An article in Monday's Washington Post has been annoying Marnie to the point where I have to write about it. Actually, Marnie hasn't even read it. But she's listened to me get worked up about it to the point that the article has begun to irritate her.
The story is about the slew of residential high-rise buildings that have begun to line Massachusetts Ave. between Dupont Circle and Union Station. The article describes the buildings as being "block-fillers and often very drab" with "bland exteriors" that "feel as if they could just as well be in Ballston or South Florida."
Author Philip Kennicott writes that "building fast has generally trumped building beautiful," adding that "many of the buildings pay a bare minimal homage to the residential style of old neighborhoods in Washington."
(Full disclosure: I live in one of these Massachusetts Ave. corridor buildings.)

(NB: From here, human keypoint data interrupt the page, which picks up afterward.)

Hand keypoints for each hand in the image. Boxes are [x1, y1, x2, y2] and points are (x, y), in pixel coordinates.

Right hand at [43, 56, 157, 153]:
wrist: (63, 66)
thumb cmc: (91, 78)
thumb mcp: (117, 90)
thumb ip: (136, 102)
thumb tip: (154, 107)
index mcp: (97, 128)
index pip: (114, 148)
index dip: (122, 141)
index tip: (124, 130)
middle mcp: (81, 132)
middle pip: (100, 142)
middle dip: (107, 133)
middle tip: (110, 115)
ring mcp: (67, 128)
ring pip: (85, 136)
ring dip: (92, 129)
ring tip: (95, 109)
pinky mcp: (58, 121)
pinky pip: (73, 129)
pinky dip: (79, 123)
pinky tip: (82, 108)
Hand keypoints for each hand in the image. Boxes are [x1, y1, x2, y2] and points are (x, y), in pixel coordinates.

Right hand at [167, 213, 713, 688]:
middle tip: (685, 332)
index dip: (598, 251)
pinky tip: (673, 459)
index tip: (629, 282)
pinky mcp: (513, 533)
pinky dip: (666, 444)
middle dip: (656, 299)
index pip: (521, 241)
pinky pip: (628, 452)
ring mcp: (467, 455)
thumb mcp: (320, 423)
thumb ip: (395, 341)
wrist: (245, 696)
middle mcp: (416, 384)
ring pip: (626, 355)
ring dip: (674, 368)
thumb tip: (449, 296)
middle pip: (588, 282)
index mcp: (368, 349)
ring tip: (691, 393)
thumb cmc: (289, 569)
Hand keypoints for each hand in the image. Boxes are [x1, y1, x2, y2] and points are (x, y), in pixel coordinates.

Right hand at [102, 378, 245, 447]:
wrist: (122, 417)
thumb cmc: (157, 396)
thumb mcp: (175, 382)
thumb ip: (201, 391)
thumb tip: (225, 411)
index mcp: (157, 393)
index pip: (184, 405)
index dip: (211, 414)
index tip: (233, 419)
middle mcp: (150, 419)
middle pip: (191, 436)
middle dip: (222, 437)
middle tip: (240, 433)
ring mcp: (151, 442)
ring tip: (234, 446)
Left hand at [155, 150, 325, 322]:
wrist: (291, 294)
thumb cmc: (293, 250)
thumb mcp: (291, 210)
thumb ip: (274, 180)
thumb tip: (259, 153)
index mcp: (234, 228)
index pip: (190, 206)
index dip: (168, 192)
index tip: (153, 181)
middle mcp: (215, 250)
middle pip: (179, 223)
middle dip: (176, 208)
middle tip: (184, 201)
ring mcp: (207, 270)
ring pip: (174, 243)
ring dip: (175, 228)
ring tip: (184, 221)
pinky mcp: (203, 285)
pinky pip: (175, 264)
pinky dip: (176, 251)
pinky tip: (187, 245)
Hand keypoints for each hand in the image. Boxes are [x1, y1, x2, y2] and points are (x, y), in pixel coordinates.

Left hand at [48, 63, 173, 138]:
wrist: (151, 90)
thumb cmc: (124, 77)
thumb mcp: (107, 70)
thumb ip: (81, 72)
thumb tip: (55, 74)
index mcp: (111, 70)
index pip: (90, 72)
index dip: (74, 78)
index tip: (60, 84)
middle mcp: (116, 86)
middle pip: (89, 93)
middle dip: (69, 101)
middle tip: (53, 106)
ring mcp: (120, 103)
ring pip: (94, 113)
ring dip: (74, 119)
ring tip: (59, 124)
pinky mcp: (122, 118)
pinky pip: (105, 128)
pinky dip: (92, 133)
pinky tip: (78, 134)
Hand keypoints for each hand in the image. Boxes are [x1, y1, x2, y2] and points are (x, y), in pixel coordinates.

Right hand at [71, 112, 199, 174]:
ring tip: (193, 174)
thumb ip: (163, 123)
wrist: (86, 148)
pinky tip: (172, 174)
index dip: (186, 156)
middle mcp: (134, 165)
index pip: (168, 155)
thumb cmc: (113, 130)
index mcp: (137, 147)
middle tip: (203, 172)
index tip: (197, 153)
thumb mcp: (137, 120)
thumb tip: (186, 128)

(And this may be one of those no-one-beats-up-my-little-brother-but-me things, since I too have been known to call my building ugly.)
Kennicott's story makes me angry because it sets an impossible standard for these buildings. He says that they have an "inexorable thrust upward," as if that removes the residents from the neighborhood itself. But indeed it has the opposite effect; high-rise buildings bring so many residents to the neighborhood that their mere presence gives nearby streets a vibe not seen in years.
He wants Massachusetts Ave. to be lined with a few cute little row-houses instead? As if real estate prices aren't high enough, single-family homes would have to cost zillions of dollars to bring in the same income these high-rise buildings generate.
Okay, Marnie. We can talk about something else now.